Plot of the molar fraction of crosslinking as a function of pH. Two data sets from two separate experiments of Fig. (5B) were used to obtain this graph. The data were fitted with Mathematica to the function inscribed in the figure with the following features : the dashed lines defines the 95% confidence intervals for the prediction of a single value, whereas the continous lines and the gray-shaded region define the 95% confidence intervals for the prediction of the average curve with pK = 6.9 ± 0.2.

Fig. (10)

Peptidyl-tRNA hydrolase assay of the recombinant human L36AL protein using N-acetyl[3H]Phe-tRNAPhe as a substrate.
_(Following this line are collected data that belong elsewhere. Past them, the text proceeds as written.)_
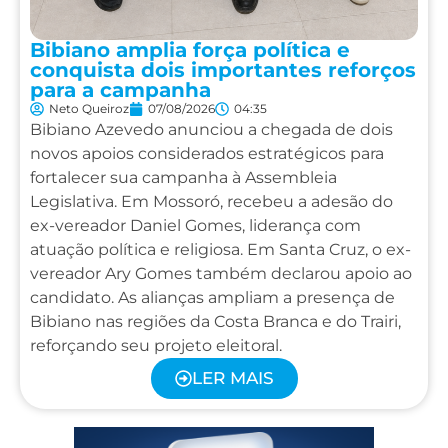
Bibiano amplia força política e
conquista dois importantes reforços
para a campanha
Neto Queiroz
07/08/2026
04:35
Bibiano Azevedo anunciou a chegada de dois
novos apoios considerados estratégicos para
fortalecer sua campanha à Assembleia
Legislativa. Em Mossoró, recebeu a adesão do
ex-vereador Daniel Gomes, liderança com
atuação política e religiosa. Em Santa Cruz, o ex-
vereador Ary Gomes também declarou apoio ao
candidato. As alianças ampliam a presença de
Bibiano nas regiões da Costa Branca e do Trairi,
reforçando seu projeto eleitoral.
LER MAIS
The percent of residual N-acetyl[3H]Phe-tRNAPhe precipitable in trichloracetic acid was measured as a function of the concentration of the recombinant human RPL36AL. As a control, the activity of E. coli peptidyl-tRNA hydrolase (Pth) as a function of enzyme concentration is also shown.

Fig. (11)

Model for the interactions between the ribosomal protein L36AL, the CCA-arm of P-site bound tRNA and the translation termination factor eRF1 bound to an A-site stop codon.

Fig. (12)

Multiple sequence alignment of eRF1s in the region encompassing the GGQ motif common to all class-1 translation termination factors and the corresponding region of rPs of the RPL36A/RPL44E family from different eukaryotic organisms. The top line labels residues as either strictly conserved (*), highly conserved (:) or weakly conserved (.). The alignment was generated with the program ClustalX. XENTR, Xenopus tropicalis; CAEEL, Caenorhabditis elegans.